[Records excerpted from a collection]
§ §

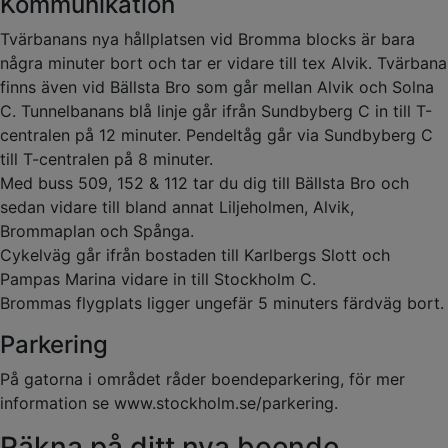
Kommunikation
Tvärbanans nya hållplatsen vid Bromma blocks är bara
några minuter bort och tar er vidare till tex Alvik. Tvärbana
finns även vid Bällsta Bro som går mellan Alvik och Solna
C. Tunnelbanans blå linje går ifrån Sundbyberg C in till T-
centralen på 12 minuter. Pendeltåg går via Sundbyberg C
till T-centralen på 8 minuter.
Med buss 509, 152 & 112 tar du dig till Bällsta Bro och
sedan vidare till bland annat Liljeholmen, Alvik,
Brommaplan och Spånga.
Cykelväg går ifrån bostaden till Karlbergs Slott och
Pampas Marina vidare in till Stockholm C.
Brommas flygplats ligger ungefär 5 minuters färdväg bort.
Parkering
På gatorna i området råder boendeparkering, för mer
information se www.stockholm.se/parkering.
Räkna på ditt nya boende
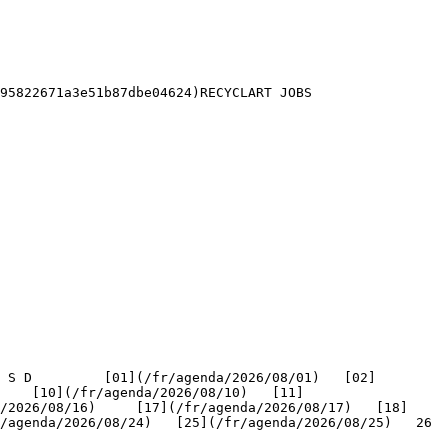
95822671a3e51b87dbe04624)RECYCLART JOBS 

    [10](/fr/agenda/2026/08/10)   [11]
/2026/08/16)     [17](/fr/agenda/2026/08/17)   [18]
genda/2026/08/24)   [25](/fr/agenda/2026/08/25)   26   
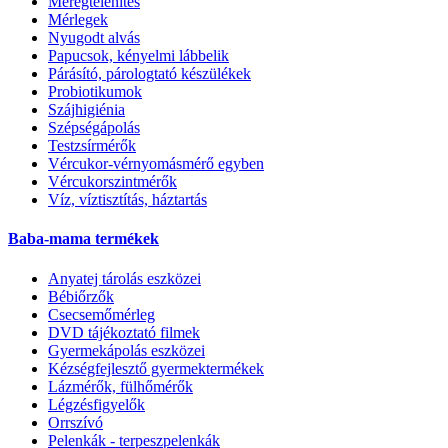
Méregtelenítés
Mérlegek
Nyugodt alvás
Papucsok, kényelmi lábbelik
Párásító, párologtató készülékek
Probiotikumok
Szájhigiénia
Szépségápolás
Testzsírmérők
Vércukor-vérnyomásmérő egyben
Vércukorszintmérők
Víz, víztisztítás, háztartás
Baba-mama termékek
Anyatej tárolás eszközei
Bébiőrzők
Csecsemőmérleg
DVD tájékoztató filmek
Gyermekápolás eszközei
Kézségfejlesztő gyermektermékek
Lázmérők, fülhőmérők
Légzésfigyelők
Orrszívó
Pelenkák - terpeszpelenkák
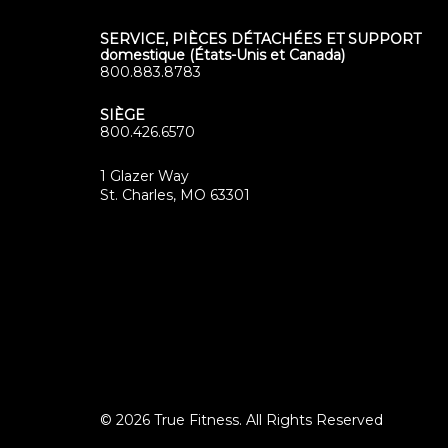
SERVICE, PIÈCES DÉTACHÉES ET SUPPORT
domestique (États-Unis et Canada)
800.883.8783
SIÈGE
800.426.6570
1 Glazer Way
(opens
St. Charles, MO 63301
in
new
tab)
© 2026 True Fitness. All Rights Reserved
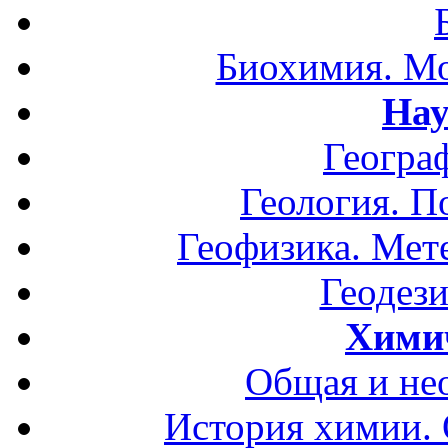
Биохимия. Мо
Нау
Геогра
Геология. П
Геофизика. Мет
Геодези
Хими
Общая и не
История химии.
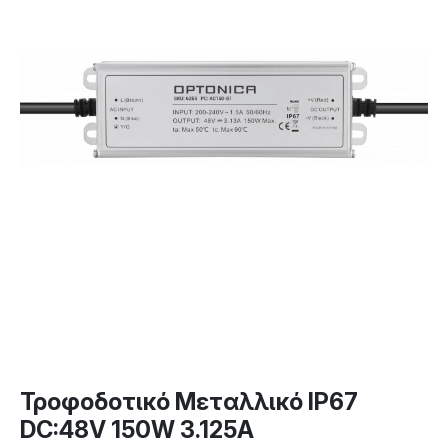
Τροφοδοτικό Μεταλλικό IP67
DC:48V 150W 3.125A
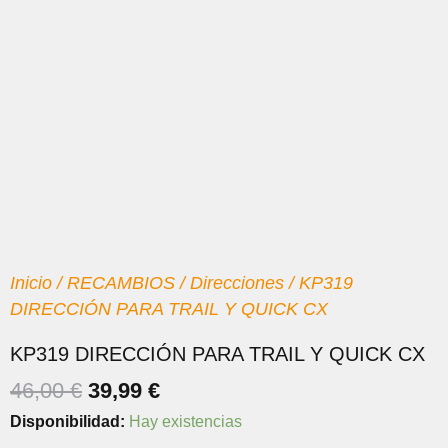
Inicio
/
RECAMBIOS
/
Direcciones
/ KP319
DIRECCIÓN PARA TRAIL Y QUICK CX
KP319 DIRECCIÓN PARA TRAIL Y QUICK CX
EL
EL
46,00
€
39,99
€
PRECIO
PRECIO
KP319
Disponibilidad:
Hay existencias
ORIGINAL
ACTUAL
DIRECCIÓN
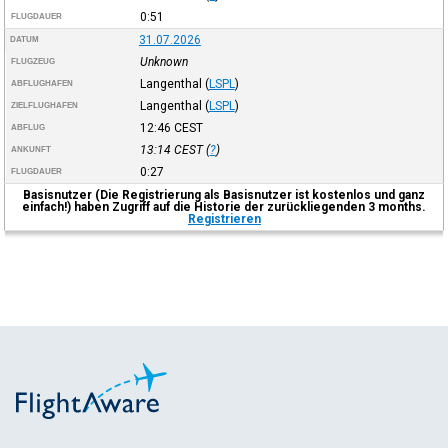
0:51
FLUGDAUER
31.07.2026
DATUM
Unknown
FLUGZEUG
Langenthal
(
LSPL
)
ABFLUGHAFEN
Langenthal
(
LSPL
)
ZIELFLUGHAFEN
12:46
CEST
ABFLUG
13:14
CEST
(
?
)
ANKUNFT
0:27
FLUGDAUER
Basisnutzer (Die Registrierung als Basisnutzer ist kostenlos und ganz
einfach!) haben Zugriff auf die Historie der zurückliegenden 3 months.
Registrieren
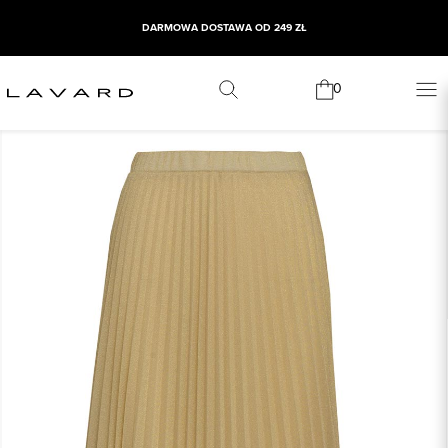
DARMOWA DOSTAWA OD 249 ZŁ
0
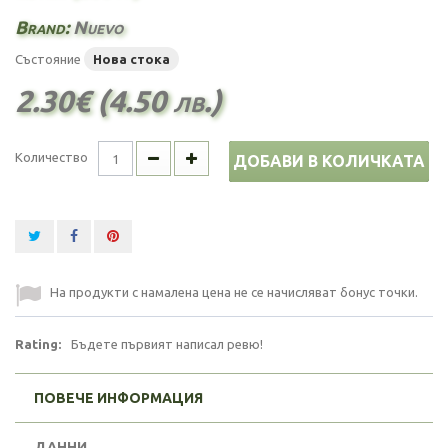
Brand:
Nuevo
Състояние
Нова стока
2.30€ (4.50 лв.)
Количество
ДОБАВИ В КОЛИЧКАТА
На продукти с намалена цена не се начисляват бонус точки.
Rating:
Бъдете първият написал ревю!
ПОВЕЧЕ ИНФОРМАЦИЯ
ДАННИ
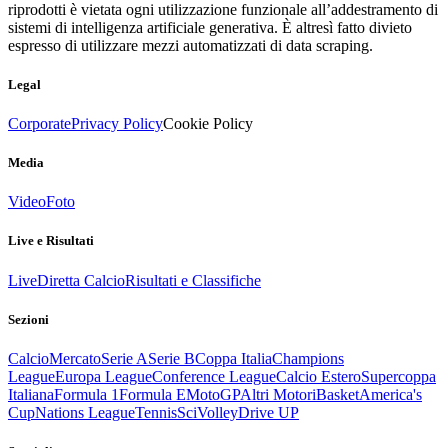
riprodotti è vietata ogni utilizzazione funzionale all’addestramento di
sistemi di intelligenza artificiale generativa. È altresì fatto divieto
espresso di utilizzare mezzi automatizzati di data scraping.
Legal
Corporate
Privacy Policy
Cookie Policy
Media
Video
Foto
Live e Risultati
Live
Diretta Calcio
Risultati e Classifiche
Sezioni
Calcio
Mercato
Serie A
Serie B
Coppa Italia
Champions
League
Europa League
Conference League
Calcio Estero
Supercoppa
Italiana
Formula 1
Formula E
MotoGP
Altri Motori
Basket
America's
Cup
Nations League
Tennis
Sci
Volley
Drive UP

§ §

* YOUR OBJECTIVE:
Among the records, find all lines that include the string "QUICK" and return them.

* TASK OUTPUT:
DIRECCIÓN PARA TRAIL Y QUICK CX
KP319 DIRECCIÓN PARA TRAIL Y QUICK CX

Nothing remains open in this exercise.